Avukatların tahliyeye ilişkin taleplerini dinleyen mahkeme başkanı Yılmaz, sabahki oturumda tanık olarak dinleneceğini açıkladıkları dönemin Şırnak
Valisi olan
İzmir Valisi Cahit
Kıraç'ın ise hazır olmadığını bildirdi.
Mahkeme heyeti, Vali Kıraç ile dönemin Kaymakamı Şenol Bozacıoğlu, Cizre cumhuriyet savcıları Tamer Tabel ve Atilla Ceylan ile Başkomiser
Muharrem Durmaz'ın önümüzdeki duruşmada tanık olarak dinlenmeleri için hazır edilmelerini istedi.
Mahkeme, ayrıca,
sağlık durumu dikkate alınarak emekli Albay
Arif Doğan ve tutuklu
emniyet müdürü Hanefi Avcı'nın da tanık olarak dinlenilmesi için yazılan müzekkerenin cevabının beklenilmesine de karar verdi.
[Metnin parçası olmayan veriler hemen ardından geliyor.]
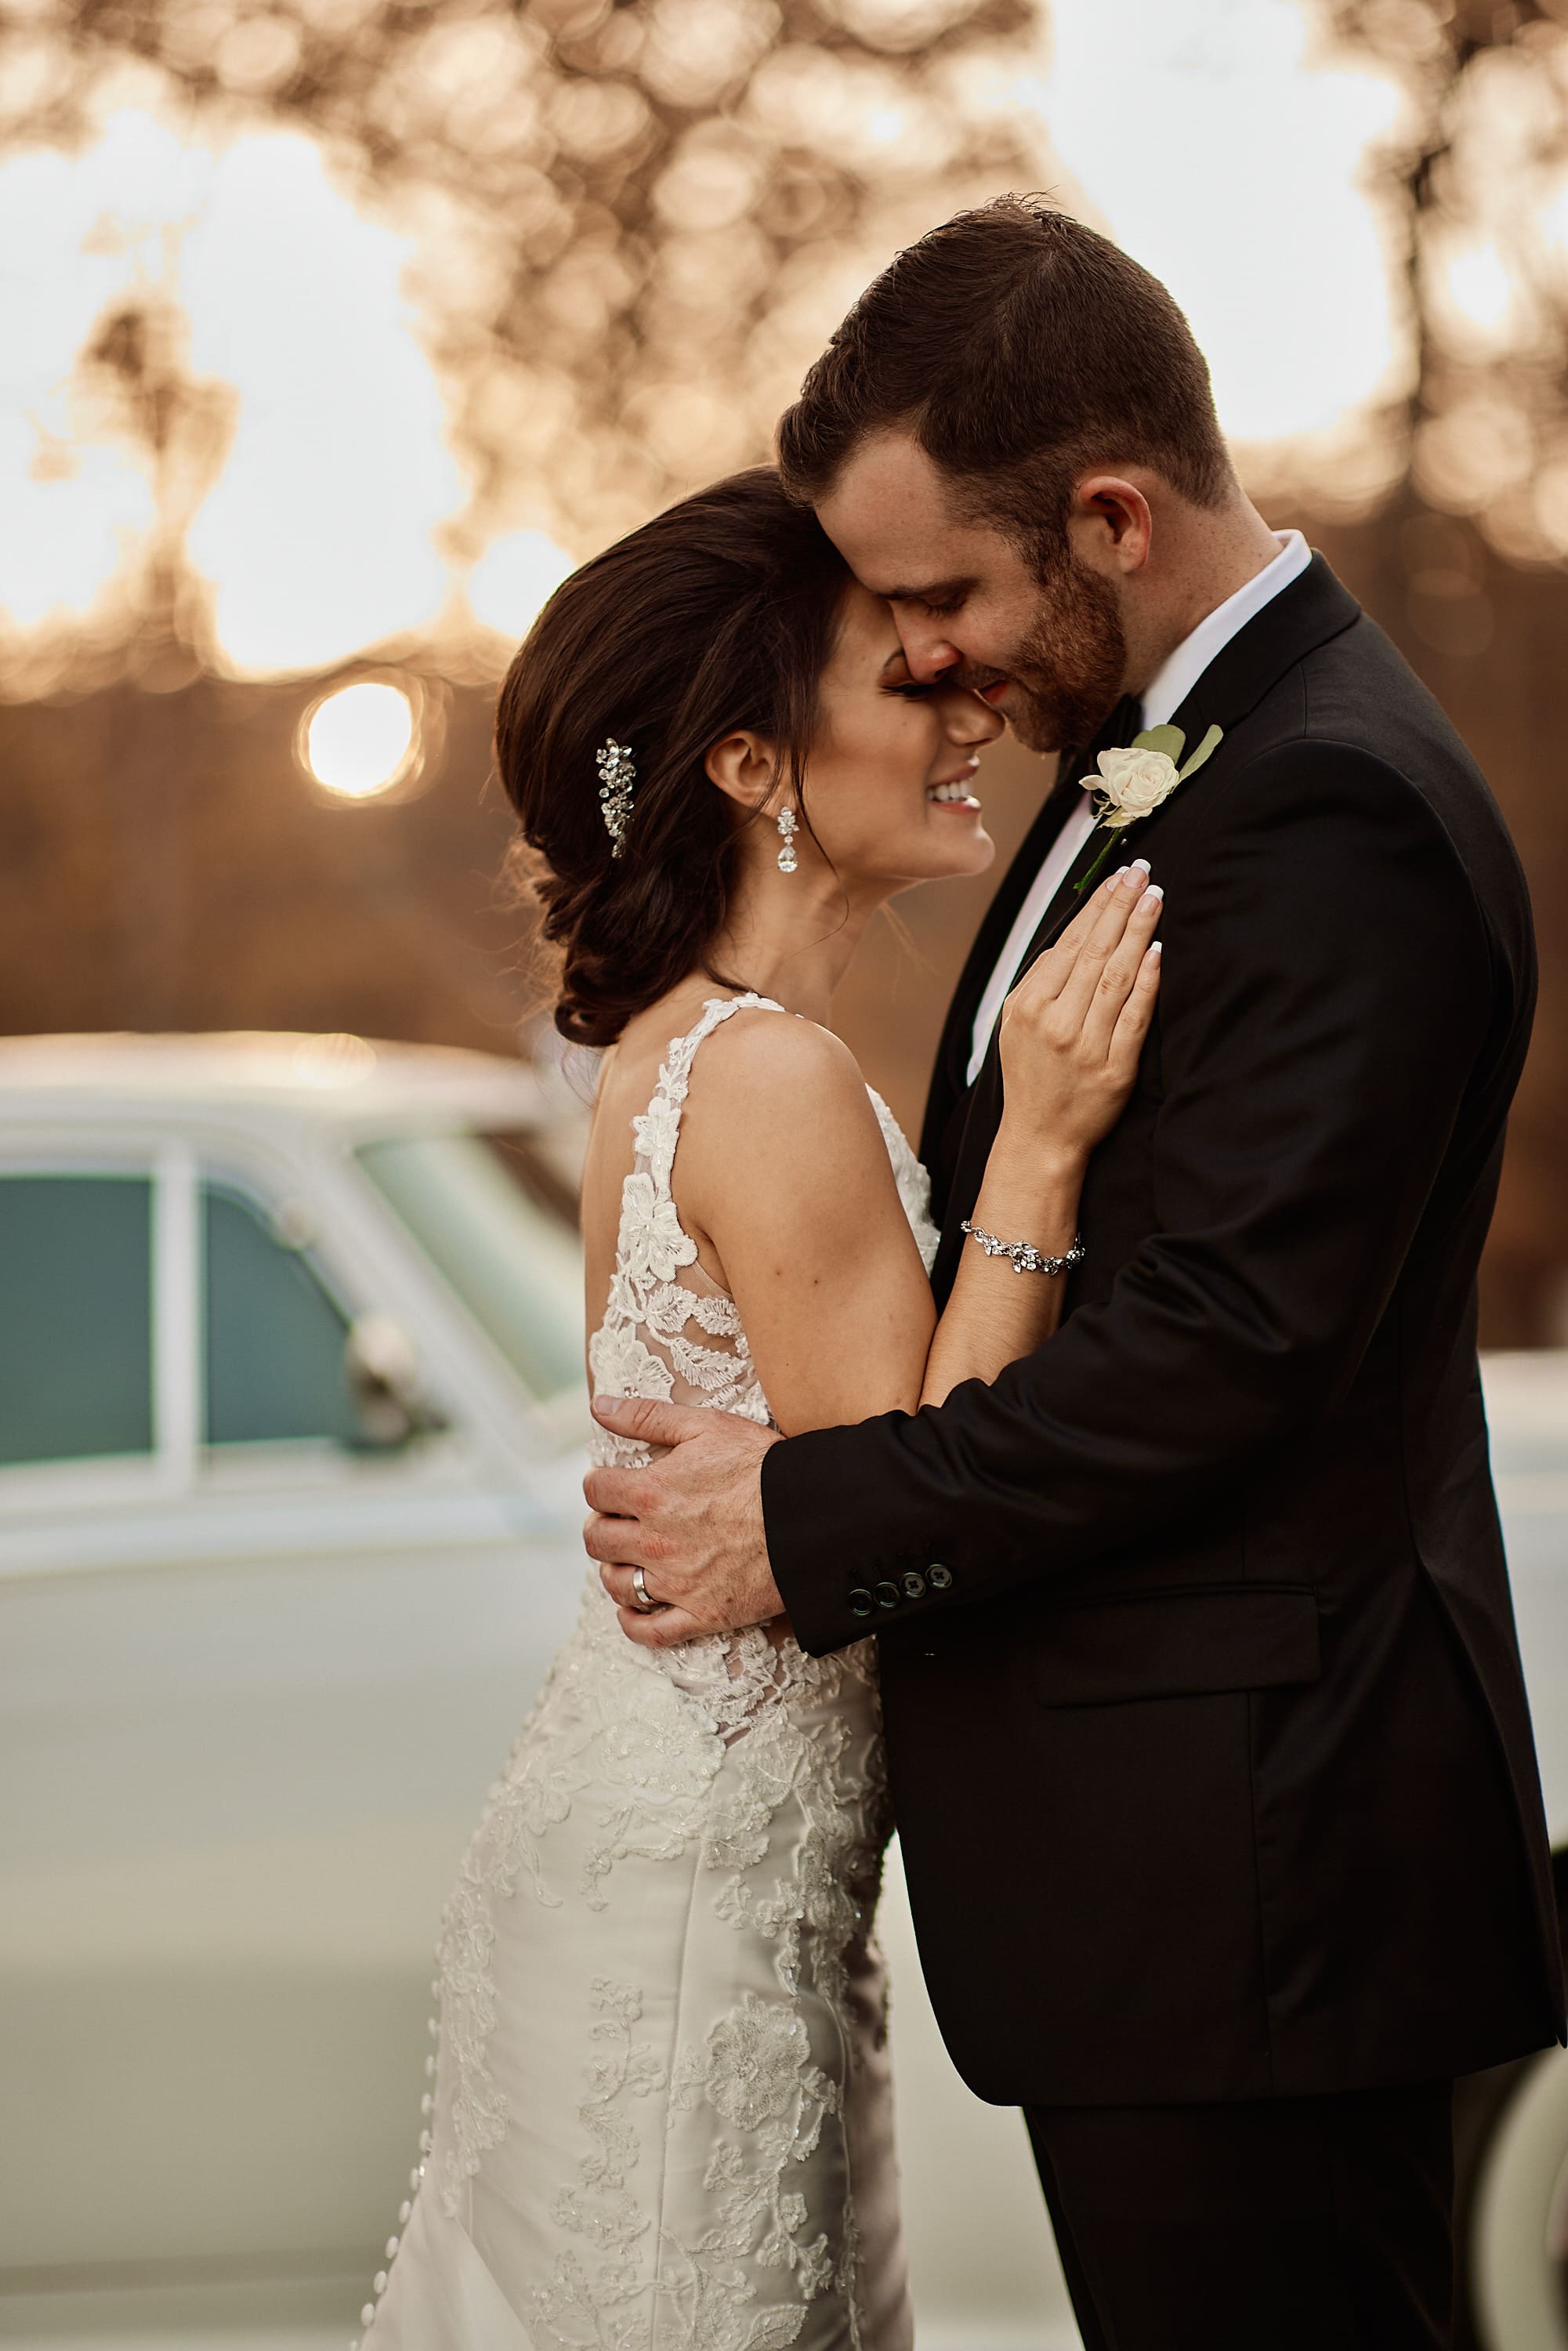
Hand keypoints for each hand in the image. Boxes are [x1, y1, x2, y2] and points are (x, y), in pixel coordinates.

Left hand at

Sanıkların tutukluluk halinin devamına da karar veren mahkeme heyeti, duruşmayı erteledi.
-İSTENEN CEZALAR-
Diyarbakır Cumhuriyet Başsavcılığınca hazırlanan 104 sayfalık iddianamede, sanıkların TCK'nın ''Adam öldürmek'', ''Cürüm işlemek için teşekkül oluşturmak'' ve ''Adam öldürmeye azmettirmek'' suçlarından cezalandırılmaları isteniyor.
Sanıklardan Cemal Temizöz'ün dokuz, Kamil Atağ'ın yedi, Tamer Atağ'ın iki, Adem Yakin'in yedi, Hıdır Altuğ'un üç, Fırat Altın'ın altı, Kukel Atağ'ın ise bir kez ağırlaştırılmış müebbet hapisle cezalandırılmaları talep ediliyor.
Sanık Temizöz'ün 1993'te Cizre'de ''Terörle mücadele ediliyor'' görüntüsü altında ''Korucu, itirafçı ve uzman çavuşlardan bir grup oluşturduğu, grubun süreç içerisinde asli görevinden ayrılarak,
terör örgütü PKK'ya
yardım ettiğinin değerlendirildiği ya da özel sebeplerden dolayı gözaltına aldıkları kişileri sorguladığı'' ileri sürülen iddianamede, grubun sorgulanan bu kişilerden bir kısmını öldürdüğü iddia ediliyor.